John McCarvel, the chief executive of Crocs since March 2010, pulls no punches in describing how the group lost its way. He said: "We did not stay in control of the business at times."
Mr McCarvel, who first started working with Crocs as a consultant in 2004, added: "Greed drives orders and sales and you think there is no end to consumer demand and guess what happens? Consumer demand goes away, you have got over-inventory and you have a lot of product on order and so what you do with it, you just liquidate it any way you can or want." The company was particularly bitten by partners in the US cancelling orders.

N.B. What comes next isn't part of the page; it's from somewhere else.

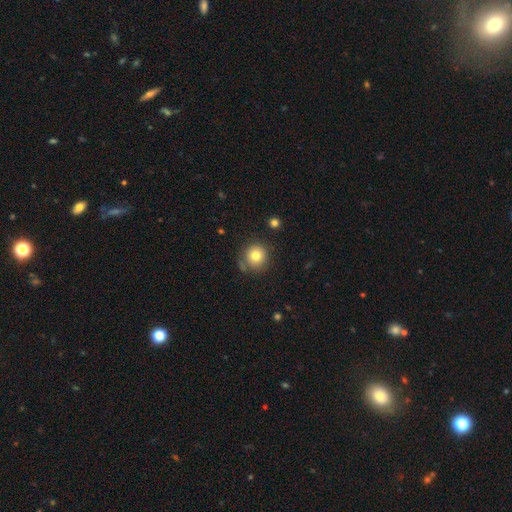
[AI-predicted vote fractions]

To arrest its decline, Crocs embarked on a huge shift in its distribution away from value chains and non-fashion retailers, such as the huge greeting card and gift chain Hallmark in the US, to more upmarket fashion and footwear partners. For example, Crocs' products are now sold in fewer than 300 Hallmark outlets in its home market, compared with 4,200 in 2007.

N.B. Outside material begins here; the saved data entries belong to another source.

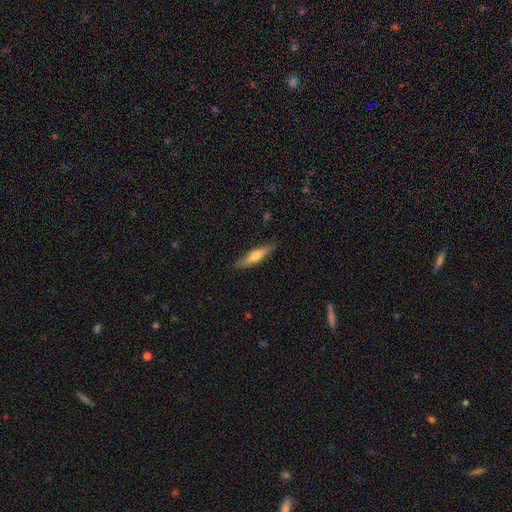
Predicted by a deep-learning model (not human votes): smooth_or_featured: smooth (p=0.60) [alt: featured or disk p=0.34]
how_rounded: cigar-shaped (p=0.77) [alt: in between p=0.22]
merging: none (p=0.85) [alt: minor disturbance p=0.12]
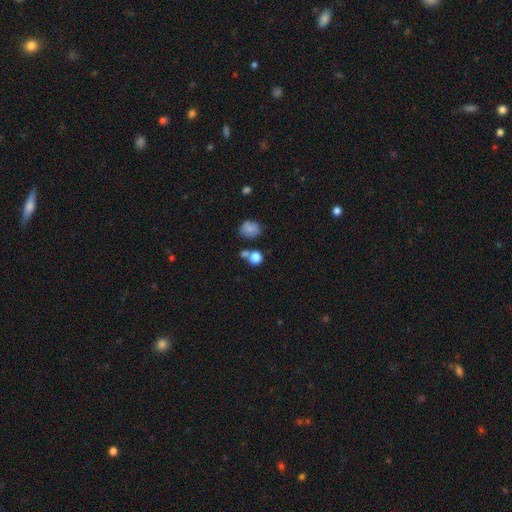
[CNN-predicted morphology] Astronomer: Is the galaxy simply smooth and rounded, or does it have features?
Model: smooth — 82%.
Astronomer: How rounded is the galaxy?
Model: round — 77%.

Crocs has also driven its recovery by strengthening its own retail offer. Globally, Crocs now has about 700 retail stores, including 400 company-owned shops and 300 run by franchise partners. This gives it more control over how the brand is sold and marketed, while company-controlled shops deliver better margins.
However, arguably the most important step in its recovery has been Crocs diversifying its offer, dampening the fire of critics who called it a "one-trick pony" with its foam-resin clogs. Of its new ranges, Crocs is selling sneakers, translucent shoes for children and "tone" shoes, which have a curved sole that provide a rocker-effect that encourages key muscle activity. Crocs also recently launched a 249-gram sneaker.
Mr McCarvel says: "The sneaker lines open up a whole new channel. Men may not want to wear that clog outside of the house." Whatever the strategy at Crocs, it seems to be working. Over the year to 31 December 2010, Crocs grew net income to $67.7m, compared with a net loss of $42.1m the previous year. It grew strongly in the Americas and Asia, while Europe was up by 21 per cent to $127.7m.
Scott Lucas, the UK and Ireland country manger at Crocs, was bullish about its recent performance and said that pre-booked orders for spring and summer are "significantly up".
After launching in the UK in 2005, Crocs now has five retail shops in the UK and sells its products through 650 stockists, including Schuh, John Lewis and Next. Despite a long series of UK retailers posting woeful trading figures so far this year, Mr Lucas says: "We are tending to buck the trend. All of our retailers we have grown with over the past 12 to 18 months have seen significant increases with Crocs selling through."
In terms of its global expansion, Mr McCarvel believes the opportunity stretching from Europe to Russia is "huge" if Crocs could capture just 1 per cent of the regions 800 million consumers. Crocs is also powering ahead in other territories, as shown by its fastest-growing country Brazil – which went from revenues of $8m in 2009 to $38m in 2010.
Mr McCarvel, who had been chief operating officer at Crocs before taking the helm, now appears to have a very different challenge to that he faced in the dark years of 2008 and 2009.
He explains: "The biggest challenge that we have is that 41 per cent of our business in the first half of the year is all [from] new products. It is this rapid evolution from this idea that we only sell clogs in 5,000 colours to a footwear brand that is all about comfort, colour and fun."